Domestic team information
- 1981–1982: Devon
- 1983–1993: Berkshire

Career statistics
| Competition | LA |
| Matches | 5 |
| Runs scored | 34 |
| Batting average | 17.00 |
| 100s/50s | –/– |
| Top score | 23 |
| Balls bowled | – |
| Wickets | – |
| Bowling average | – |
| 5 wickets in innings | – |
| 10 wickets in match | – |
| Best bowling | – |
| Catches/stumpings | 2/1 |
- Source: Cricinfo, 21 September 2010

= Mark Stevens (cricketer) =

English cricketer

Mark Edward Stevens (born 16 March 1959) is a former English cricketer. Stevens was a right-handed batsman who played primarily as a wicketkeeper.

Stevens made his Minor Counties Championship debut for Devon in 1981 against the Somerset Second XI. From 1981 to 1982, he represented Devon in 9 Minor Counties Championship matches. In 1983, he joined Berkshire, making his Minor Counties Championship debut for the county in 1983 against Shropshire.
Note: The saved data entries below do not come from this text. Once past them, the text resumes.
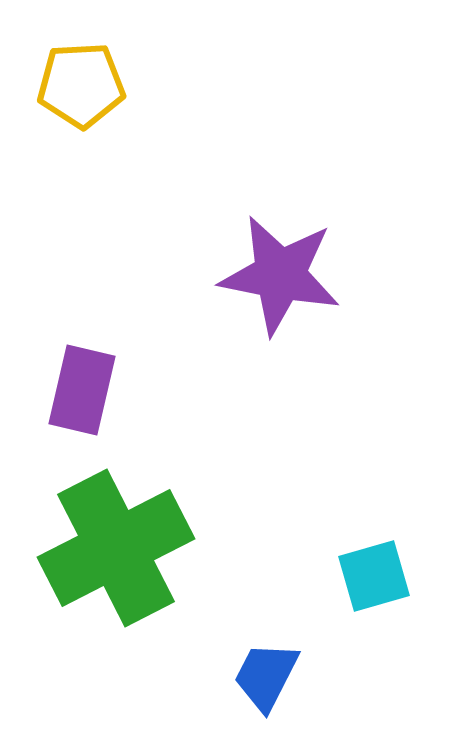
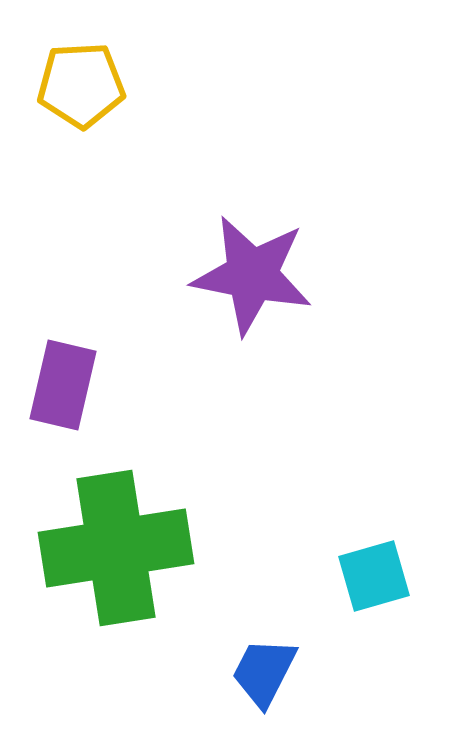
purple star: moved 28 px left
purple rectangle: moved 19 px left, 5 px up
green cross: rotated 18 degrees clockwise
blue trapezoid: moved 2 px left, 4 px up
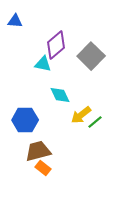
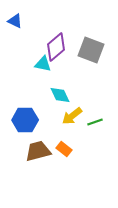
blue triangle: rotated 21 degrees clockwise
purple diamond: moved 2 px down
gray square: moved 6 px up; rotated 24 degrees counterclockwise
yellow arrow: moved 9 px left, 1 px down
green line: rotated 21 degrees clockwise
orange rectangle: moved 21 px right, 19 px up
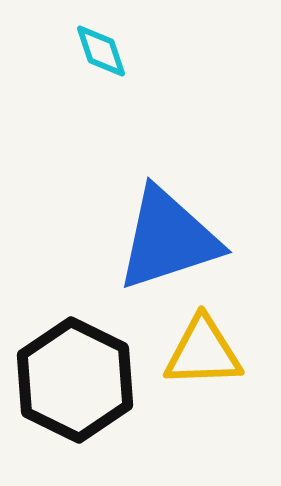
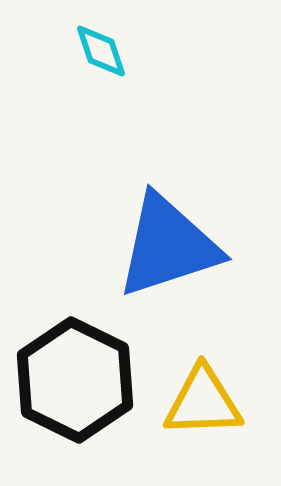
blue triangle: moved 7 px down
yellow triangle: moved 50 px down
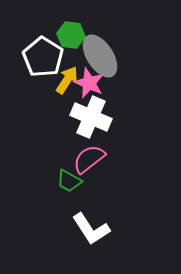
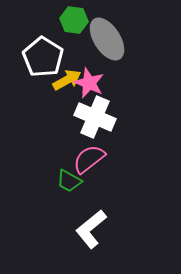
green hexagon: moved 3 px right, 15 px up
gray ellipse: moved 7 px right, 17 px up
yellow arrow: rotated 28 degrees clockwise
white cross: moved 4 px right
white L-shape: rotated 84 degrees clockwise
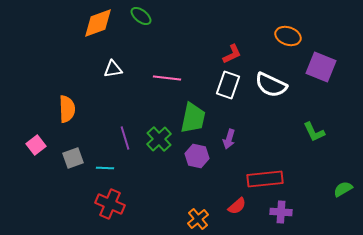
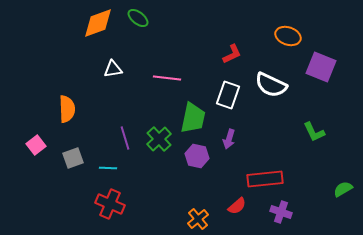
green ellipse: moved 3 px left, 2 px down
white rectangle: moved 10 px down
cyan line: moved 3 px right
purple cross: rotated 15 degrees clockwise
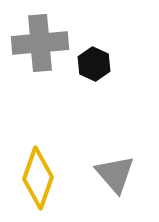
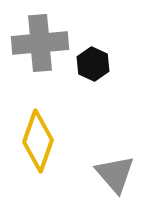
black hexagon: moved 1 px left
yellow diamond: moved 37 px up
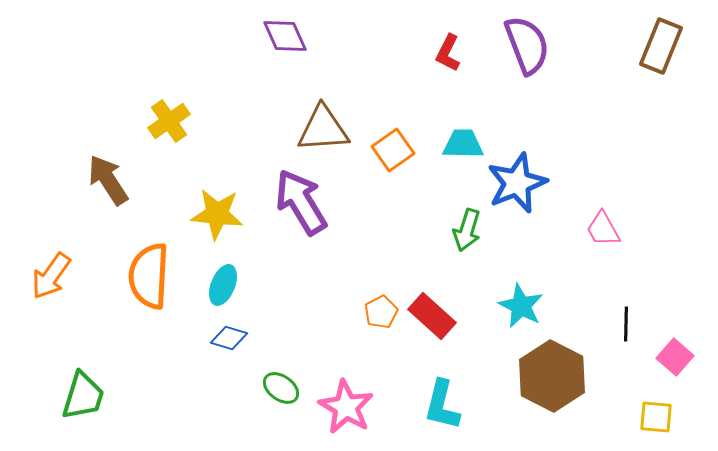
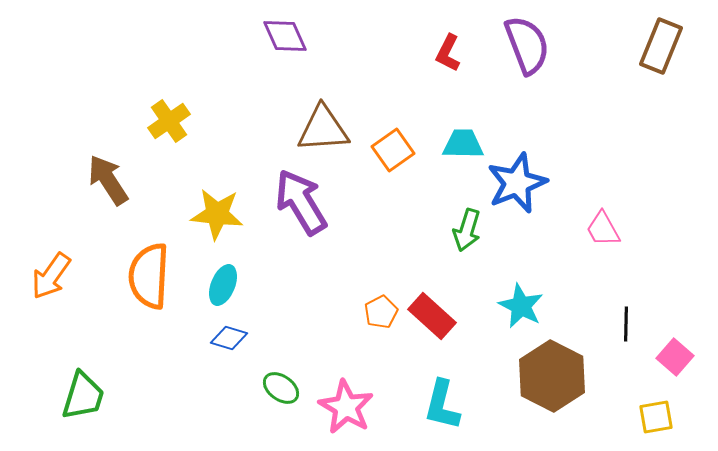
yellow square: rotated 15 degrees counterclockwise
From 1983 to 1993, he represented the county in 58 Minor Counties Championship matches, the last of which came in the 1993 Championship when Berkshire played Wales Minor Counties. Stevens also played in the MCCA Knockout Trophy for Berkshire. His debut in that competition came in 1986 when Berkshire played Buckinghamshire. From 1986 to 1993, he represented the county in 11 Trophy matches, the last of which came when Berkshire played Hertfordshire in the 1993 MCCA Knockout Trophy.

Additionally, he also played List-A matches for Berkshire. His List-A debut for the county came against Gloucestershire in the 1986 NatWest Trophy. From 1986 to 1991, he represented the county in 5 matches, with his final List-A match coming when Berkshire played Hampshire in the 1991 NatWest Trophy at Sonning Lane, Reading. In his 5 matches, he scored 34 runs at a batting average of 17.00, with a high score of 23. Behind the stumps he took 2 catches and made a single stumping.